With due respect to you I am not just a guy knowing nothing, it is an experience of 45 years of opening thousands of old wines which allows me to talk.

I have the same scientific doubt as anyone, but when facts repeat and repeat every time, there is a moment when I can pretend that it works totally.

Let me ask you : how many bottles before 1950 have you opened by yourself ?

I did the experiment with two wine groups. To eliminate bottle variation, I opened 6 magnums of different Bordeaux from the nineties, all left Bank and served them double blind. The top half was poured into a decanter and allowed to breathe for three hours. The bottom half was poured into fifth to the top excluding as much oxygen as possible and recorked.

Results were pretty mixed. At first, nobody figured out what was going on, when I told them, only one person was able to match all the wines. The less experienced group seemed to prefer the decanted wines, while the experienced one preferred the ones straight from bottle. Nothing conclusive, and for me all it proved is that we may talk a good game, but none of us really really know what we are talking about.

The problem with this is that the act of pouring off 1/2 of a bottle still exposes the remainder to a fair amount of air, then pouring it into another bottle does the same, so it’s really hard to say that that portion is equivalent to a pop and pour after 3 hours. It’s very hard to design a comparison group that is truly equivalent to pop and pour unless you are using a separate bottle, which has its own problems, of course.

I’ve mentioned a double blind tasting at Ridge several years ago, which was 3 flights of three wines. “Something different and something in common” with all the wines. The wines in the first two flights were distinct from each other. (Easy conclusion to me they were all Estate Cab, since I know what they make and they surely didn’t show like Monte Bello.) In the third flight the 1st and 3rd wine were confusingly similar, and the middle wine was so different than the rest, showing like PV, it threw my theme theory into question. With time, as the wines evolved in the glass, I began noticing that the 3rd wine kept showing how the 1st wine had shown a few minutes earlier. Hmm. Christopher had gone around the table pouring one wine, then the next, then the next, so it was a couple minutes between each. Turned out to be from three 750mls of the same vintage. So, the two glasses following the same exact trajectory made sense. (The anomaly is another issue.)

Francois,

I have uncorked maybe 60 or 70 wines pre 1950, so you have me there.

Of course, my question to you is this: have you ever opened two bottles of the same wine, let’s say a '53 or a '47, one three hours before tasting and the other right before tasting and then submitted these wines blind to a panel ?? If so,how many times??

What virtually every experiment done with wine younger than the '61 vintage does not show a statistically significant percentage of wines improving with aeration. Sometimes the panel is mixed; sometimes the just opened bottles win hands down.

You have a strong point in there. People are claiming you have confirmation bias, but so many people you pour for have the opposite expectations of you. Their experiences belie that claim.
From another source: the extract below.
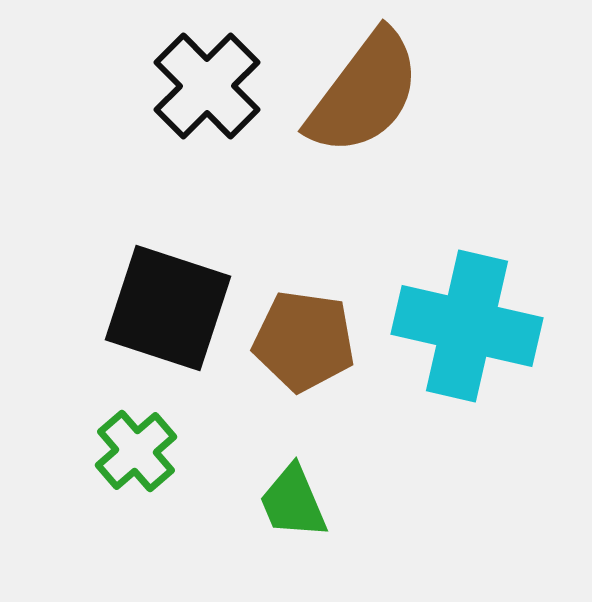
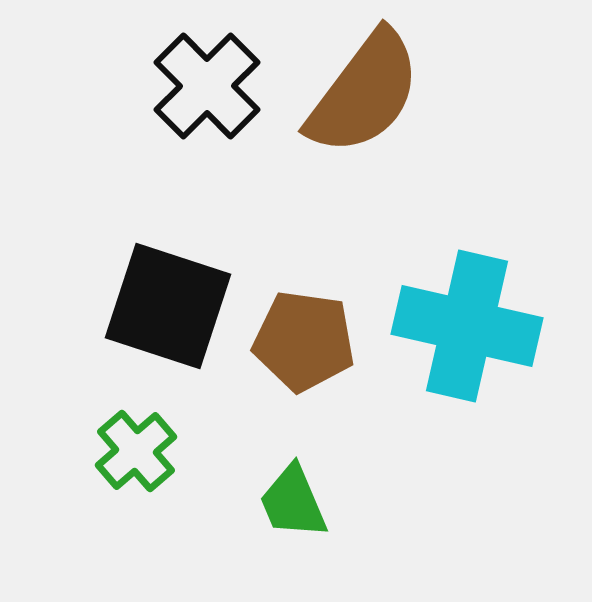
black square: moved 2 px up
While the shark analogy was poor, there certainly was a time there was no explanation for that phenomenon. No sharks observed in the area. Blood poured in water. More and more sharks appear.

It certainly is not scientific to dismiss something out of hand, simply because there’s no explanation. Having certainty in an alternative explanation, without basis, isn’t scientific. It’s an alternative assumption. A preponderance of anecdotal evidence is a starting point.

I’ll also point out to people you don’t just universally find every one of these ancient wines great. You’ve also made note of how wines perform relative to your expectation. This also runs counter to the confirmation bias claim.

So, it seems to me there’s a greater chance there’s something to your method than not, even if we don’t know why.